### LIST OF TASKS:
**a.** According to the Dubai finance thread, what does DIFC stand for?
**b.** Arrange the rows as a numbered list, starting at the line that contains "order: Poales" and ending at the last line of the rows, with blank lines left out.

# Working in Dubai (finance)



## thinkingxyz (Jun 13, 2008)

Hi,

I am in investment management working as an investment analyst, have been doing so for 3 years and for 3 years prior to that i was an investment strategist. I've just moved to the UK from Australia but the market is terrible so im considering a move to dubai.

I was just wondering, are there any negative repercussion of working in Dubai? As in, if I move back home will people think dubai is a second rate financial market? or that only second tier analysts go there?

Also, does anyone know how much money I can make there? Everyone has a different story its hard to know whats true...

Thanks


----------



## MichelleAlison (Aug 25, 2007)

Hi and welcome to the forum.

I see you have found the Dubai forum, where you will find a lot of help and advice.

Michelle


----------



## steamnsteve (Jun 18, 2008)

> Also, does anyone know how much money I can make there? Everyone has a different story its hard to know whats true...


do you want to invest your own / your client's money or do you want to find a job there? i don't think that Dubai is a second rate financial market, there are good people working there as you can earn as much as in any other highly developed country


----------



## gentlebeing (Jun 23, 2008)

Dubai is an excellent place to work and gives and excellent work environment. With the DIFC(Dubai International Financial Center) now working on a full fledged basis, investment banking, asset management, funds management, you name it and it is as mature as any other market.
I work as a Finance Manager with a large group and would be happy to assist you further.


----------



## romeo (Jun 26, 2008)

Hello,

i am going to find job in Dubai I hope so I will make it. Please help me any advice about searching job in finance in dubai or consulting.. poeple helpp meee!!! I am going next week.. agency or newspapres will see.


----------



## MichelleAlison (Aug 25, 2007)

romeo said:


> Hello,
> 
> i am going to find job in Dubai I hope so I will make it. Please help me any advice about searching job in finance in dubai or consulting.. poeple helpp meee!!! I am going next week.. agency or newspapres will see.



Hi and welcome to the forum.

Good luck with your job search.

Michelle


----------



## sohaill17 (Oct 9, 2008)

Gentlebing, I am coming to Dubai in Nov to meet with hays finance recruitment as I am also an accountant and wanted your specialist advice re job seeking in finance. How do i contatc you directly please?


----------

### TASK MATERIAL:
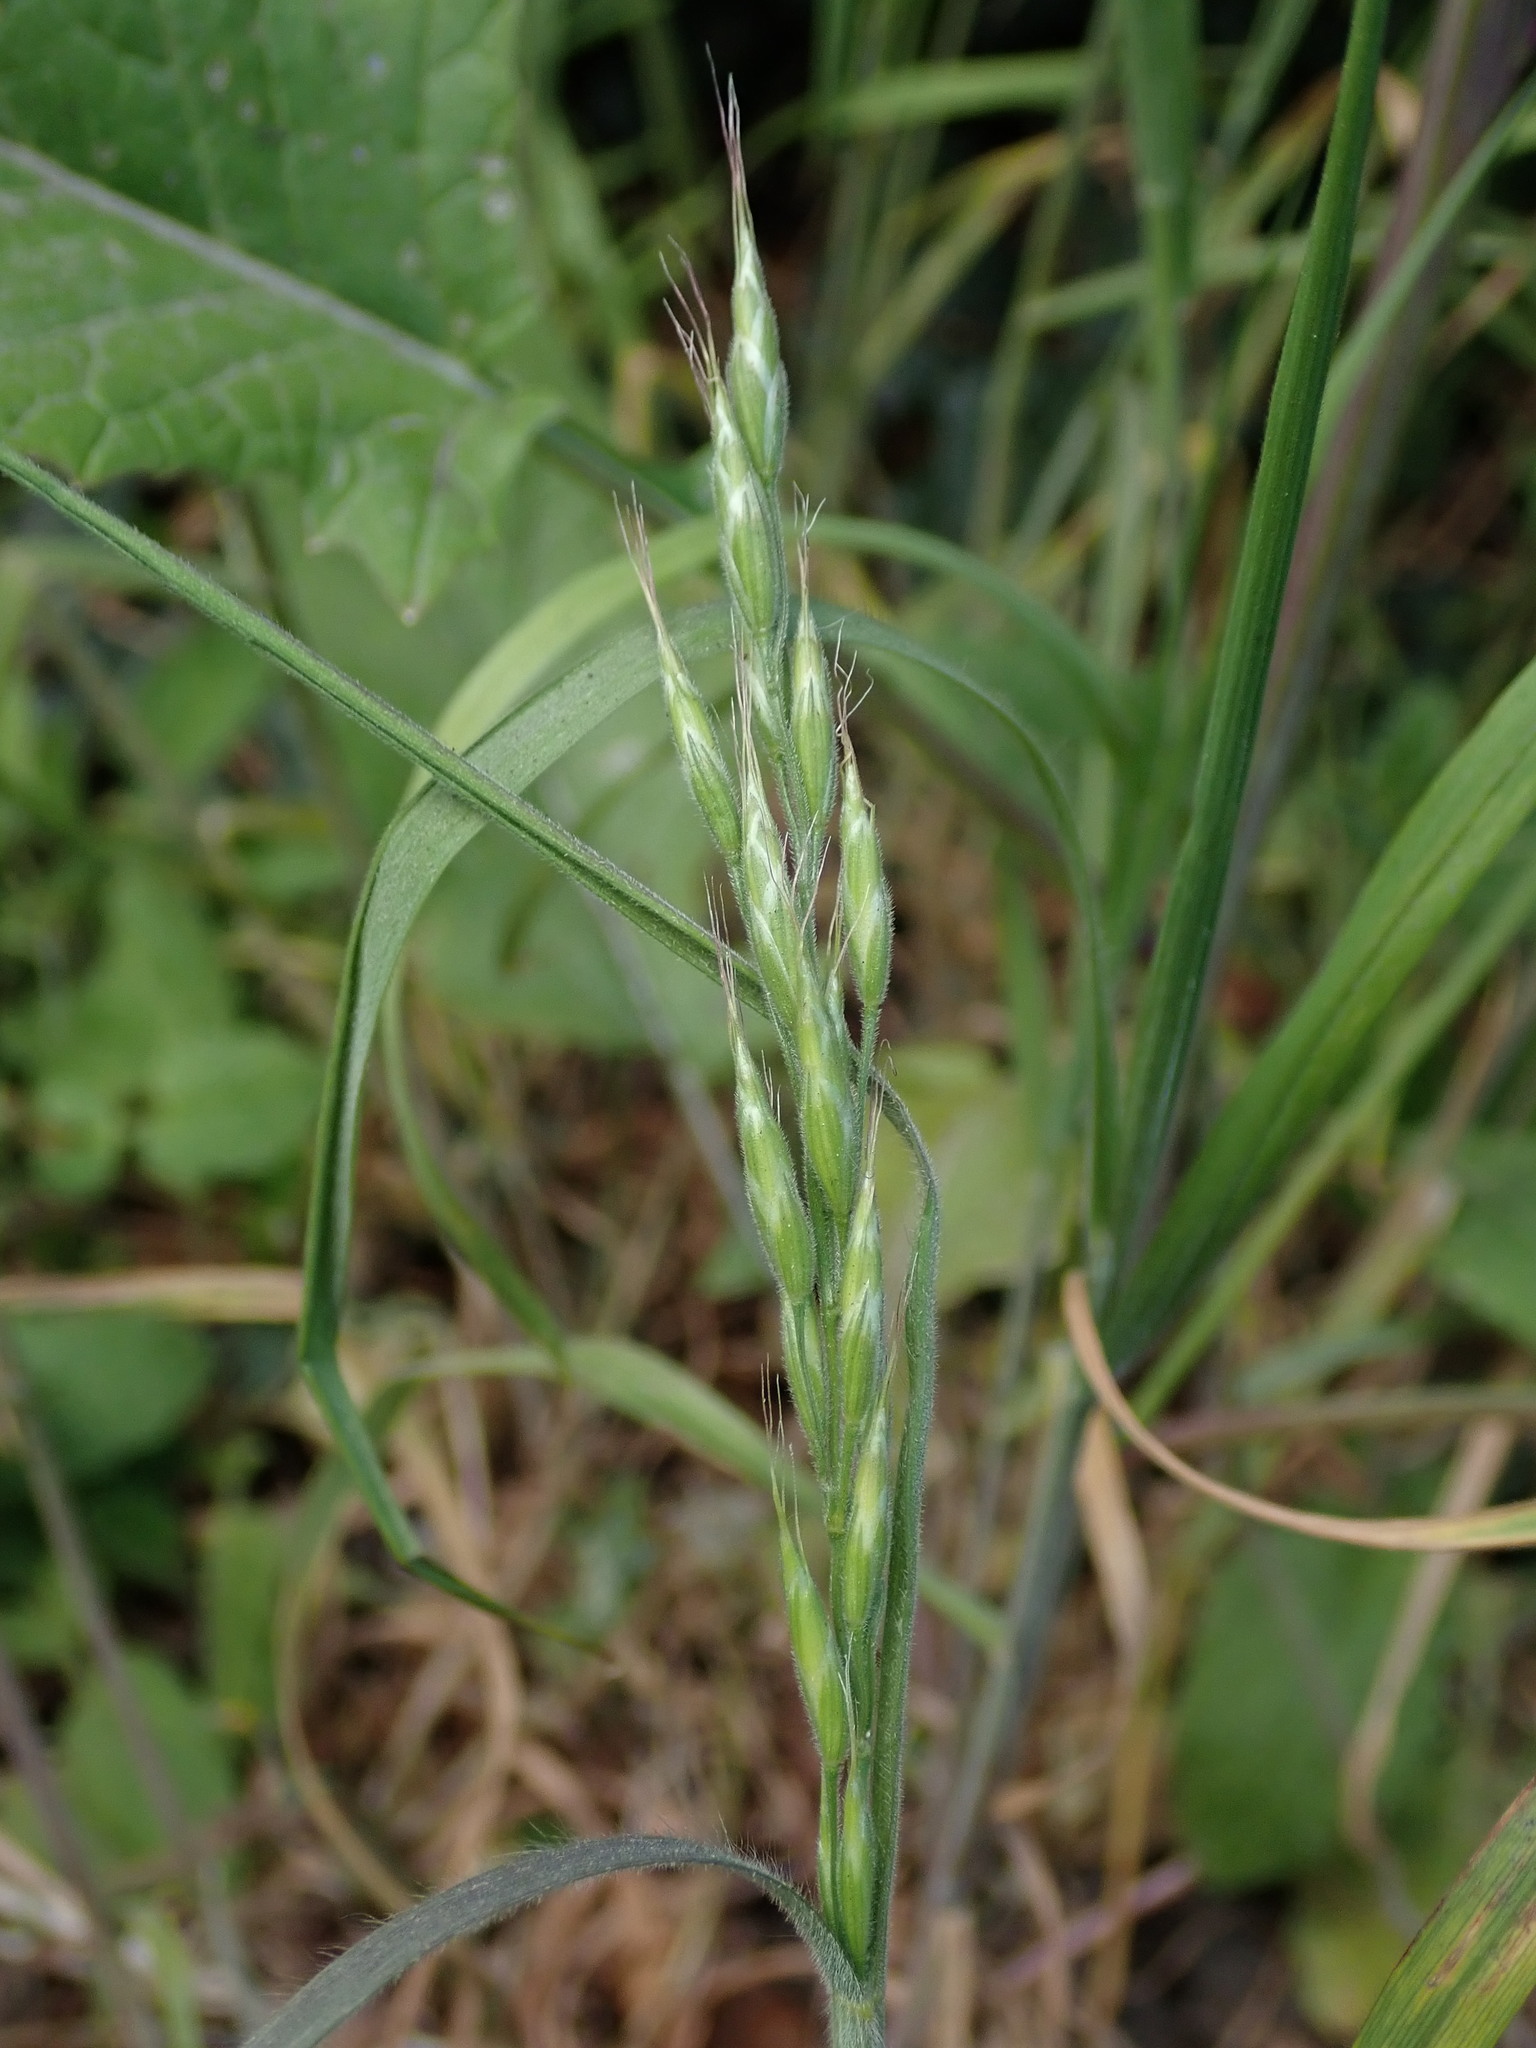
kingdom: Plantae
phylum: Tracheophyta
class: Liliopsida
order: Poales
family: Poaceae
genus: Bromus
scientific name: Bromus hordeaceus
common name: Soft brome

### ANSWERS BY TASK:
**a.** Dubai International Financial Center

**b.**
1. order: Poales
2. family: Poaceae
3. genus: Bromus
4. scientific name: Bromus hordeaceus
5. common name: Soft brome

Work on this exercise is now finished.